Luring people from Japan's metropolises to the countryside is a core emphasis in the Abe
government’s program for minimizing population decline
Japan’s government is staging a campaign of unprecedented tenacity to change the course of the nation’s demographics. In the absence of policy intervention, Japan’s population will shrink to 87 million in 2060, according to the National Institute of Population and Social Security Research. The Abe government is moving aggressively, however, to prevent that decline and to ensure that Japan retains a population of at least 100 million in 2060.

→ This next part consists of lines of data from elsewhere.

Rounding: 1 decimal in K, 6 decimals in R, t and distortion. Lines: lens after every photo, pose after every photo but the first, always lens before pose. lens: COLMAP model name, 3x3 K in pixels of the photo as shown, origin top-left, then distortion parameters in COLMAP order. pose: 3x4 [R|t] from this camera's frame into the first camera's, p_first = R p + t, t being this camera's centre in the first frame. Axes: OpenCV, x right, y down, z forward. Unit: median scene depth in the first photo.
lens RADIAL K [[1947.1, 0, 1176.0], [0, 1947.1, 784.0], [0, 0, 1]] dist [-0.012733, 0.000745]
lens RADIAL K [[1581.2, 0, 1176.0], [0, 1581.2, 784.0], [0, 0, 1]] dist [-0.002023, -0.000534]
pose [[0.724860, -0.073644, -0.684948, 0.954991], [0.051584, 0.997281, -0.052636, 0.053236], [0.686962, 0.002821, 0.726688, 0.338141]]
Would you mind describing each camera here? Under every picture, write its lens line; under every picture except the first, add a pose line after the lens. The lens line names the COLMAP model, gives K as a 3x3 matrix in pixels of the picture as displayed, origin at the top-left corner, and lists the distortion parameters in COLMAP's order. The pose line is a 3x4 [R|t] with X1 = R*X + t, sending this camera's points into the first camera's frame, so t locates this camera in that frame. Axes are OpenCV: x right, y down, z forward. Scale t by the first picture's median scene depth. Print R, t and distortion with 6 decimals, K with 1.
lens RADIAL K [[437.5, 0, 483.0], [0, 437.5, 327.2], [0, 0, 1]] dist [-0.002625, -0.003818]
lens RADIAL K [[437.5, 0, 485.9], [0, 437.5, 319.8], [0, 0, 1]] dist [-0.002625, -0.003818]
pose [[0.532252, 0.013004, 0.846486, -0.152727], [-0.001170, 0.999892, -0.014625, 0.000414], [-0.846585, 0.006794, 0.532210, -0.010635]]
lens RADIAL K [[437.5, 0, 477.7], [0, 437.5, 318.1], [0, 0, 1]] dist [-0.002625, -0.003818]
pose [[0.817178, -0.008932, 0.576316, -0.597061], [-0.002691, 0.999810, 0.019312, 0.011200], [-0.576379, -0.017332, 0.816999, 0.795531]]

Highlighting the government’s demographic campaign are bold measures for raising Japan’s total fertility rate. That rate was 1.43 in 2013, well below the population-maintenance level of 2.04. Japanese government planners calculate that a rise in the fertility rate to 1.60 by 2020, to 1.80 by 2030, and to 2.07 by 2040 would keep the population larger than 100 million in 2060. Testifying to the viability of that goal are government survey findings that Japanese couples desire more children than they are having. Those findings suggest that shaping a social framework more amenable to bearing and raising children would engender a higher fertility rate.
The Abe government is working systematically to shape a procreation-friendly social framework. An initiative well under way will increase the capacity of Japan’s childcare centers by 400,000 children by March 2018. And the government is prodding business to enable women to bear and raise children without compromising their careers.
Fostering economic activity outside Japan’s megalopolises, meanwhile, will also encourage procreation. Here again, survey findings inspire optimism. A lot of Japan’s big-city dwellers report that they would prefer to live in a less-urban setting if work were available. That finding bodes well for the potential of the Abe government’s regional development initiatives to lure more Japanese to higher-fertility environs.
Spearheading the Abe government’s initiatives for promoting regional development outside Japan’s big cities is Shinjiro Koizumi. A member of Japan’s lower house of parliament, Koizumi handles his regional development responsibilities as a parliamentary secretary in the Cabinet Office. The youthful parliamentarian evokes a passionate purposefulness in articulating the task at hand.
“My generation,” declares the 33-year-old Koizumi, “has inherited the challenge of a shrinking and aging population. Our job is to tackle that challenge head on. Our predecessors in the Meiji period and in the postwar era built and rebuilt a modern nation by importing Western expertise and technology. But no nation has ever experienced the kind of population shrinkage and aging that are occurring in Japan. So we have no one to turn to for guidance this time around. In our nation building for the 21st century, we need to blaze our own trail.”
Koizumi emphasizes the importance of regional development in coping with Japan’s demographic challenges. He has taken a strong personal interest in several projects that are under way at off-the-beaten-track sites across Japan. One of those projects consists of developing satellite offices in the Tokushima Prefecture village of Kamiyamacho. The satellite offices create web content and conduct other digital work for Tokyo-based companies. They have attracted several information technology professionals who want to do leading-edge work but want to live with their families in a rural environment.
“The project leader's stroke of genius,” says Koizumi of the Kamiyamacho project, “was the notion of ‘creative depopulation.’ He realized that overall population decline is unavoidable over the long term. But he set out to shape a demographic profile that would engender lasting vitality for the village: young professionals, for example, and people to serve them, such as two who have opened a bakery and a French restaurant.”;
Koizumi also cites a project in Okayama Prefecture (photo, left) for producing cross-laminated timber — a strong-as-steel building material — from formerly underused forest resources. And he is just getting started. Off his tongue rolls a list of successful projects in Iwate, in Shimane, in Hiroshima, and in other prefectures. Common to all the diverse projects is a reluctance to accept government money and a bootstrapping determination to place projects on a self-financing basis.
“We’re looking for development,” concludes Koizumi, “that will keep attracting people 10 years, 100 years down the line. Sustainability is our guiding principle for our nation building for the 21st century.”